### Work instructions
What follows is a set of records; restate each one word for word and drop the pictures.

[Records from a collection]
──────────────────────────────

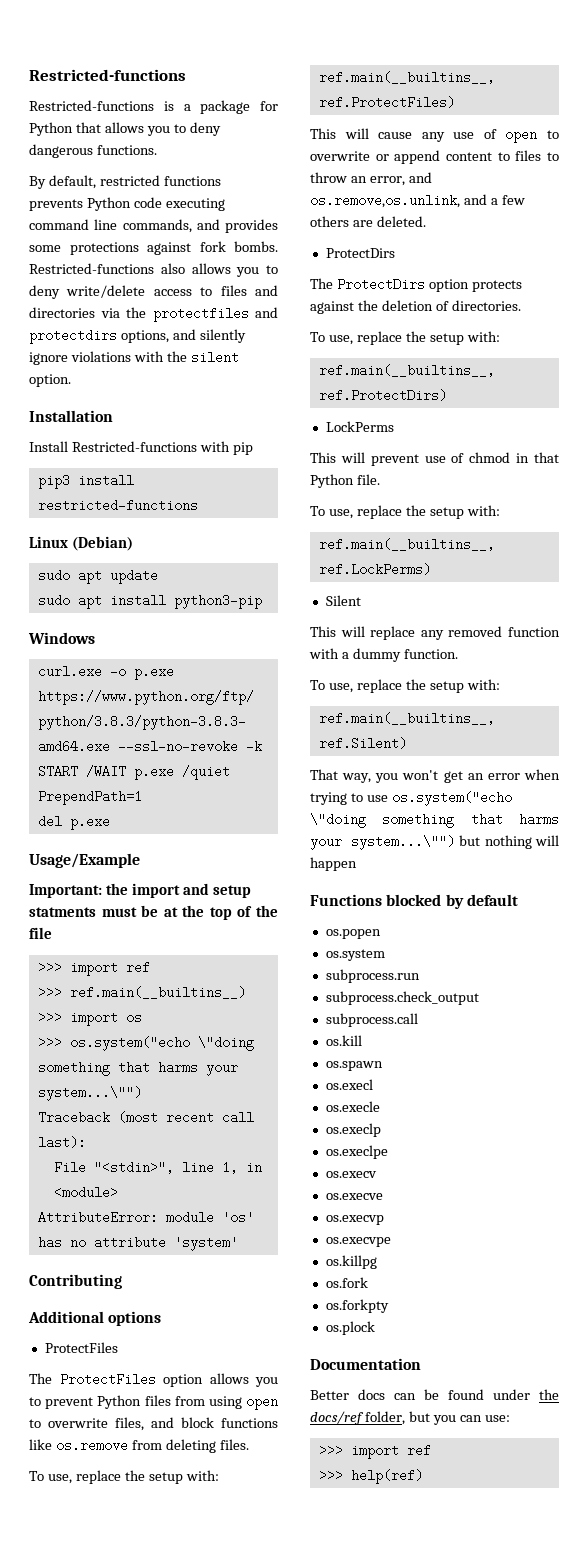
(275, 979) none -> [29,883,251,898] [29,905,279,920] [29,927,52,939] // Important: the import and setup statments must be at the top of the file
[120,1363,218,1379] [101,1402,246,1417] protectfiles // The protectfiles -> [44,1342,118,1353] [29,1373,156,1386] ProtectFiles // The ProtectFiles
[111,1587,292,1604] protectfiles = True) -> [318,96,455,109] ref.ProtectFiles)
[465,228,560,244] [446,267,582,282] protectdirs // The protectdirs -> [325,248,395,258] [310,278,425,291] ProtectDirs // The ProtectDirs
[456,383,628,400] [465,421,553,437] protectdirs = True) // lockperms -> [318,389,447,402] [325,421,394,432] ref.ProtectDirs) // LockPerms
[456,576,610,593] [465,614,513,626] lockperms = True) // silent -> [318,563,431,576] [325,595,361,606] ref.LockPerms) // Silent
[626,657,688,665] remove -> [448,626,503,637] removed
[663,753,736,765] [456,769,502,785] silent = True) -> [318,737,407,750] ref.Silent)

──────────────────────────────

### Task result
(275, 979) none -> [29,883,251,898] [29,905,279,920] [29,927,52,939] // Important: the import and setup statments must be at the top of the file
[120,1363,218,1379] [101,1402,246,1417] protectfiles // The protectfiles -> [44,1342,118,1353] [29,1373,156,1386] ProtectFiles // The ProtectFiles
[111,1587,292,1604] protectfiles = True) -> [318,96,455,109] ref.ProtectFiles)
[465,228,560,244] [446,267,582,282] protectdirs // The protectdirs -> [325,248,395,258] [310,278,425,291] ProtectDirs // The ProtectDirs
[456,383,628,400] [465,421,553,437] protectdirs = True) // lockperms -> [318,389,447,402] [325,421,394,432] ref.ProtectDirs) // LockPerms
[456,576,610,593] [465,614,513,626] lockperms = True) // silent -> [318,563,431,576] [325,595,361,606] ref.LockPerms) // Silent
[626,657,688,665] remove -> [448,626,503,637] removed
[663,753,736,765] [456,769,502,785] silent = True) -> [318,737,407,750] ref.Silent)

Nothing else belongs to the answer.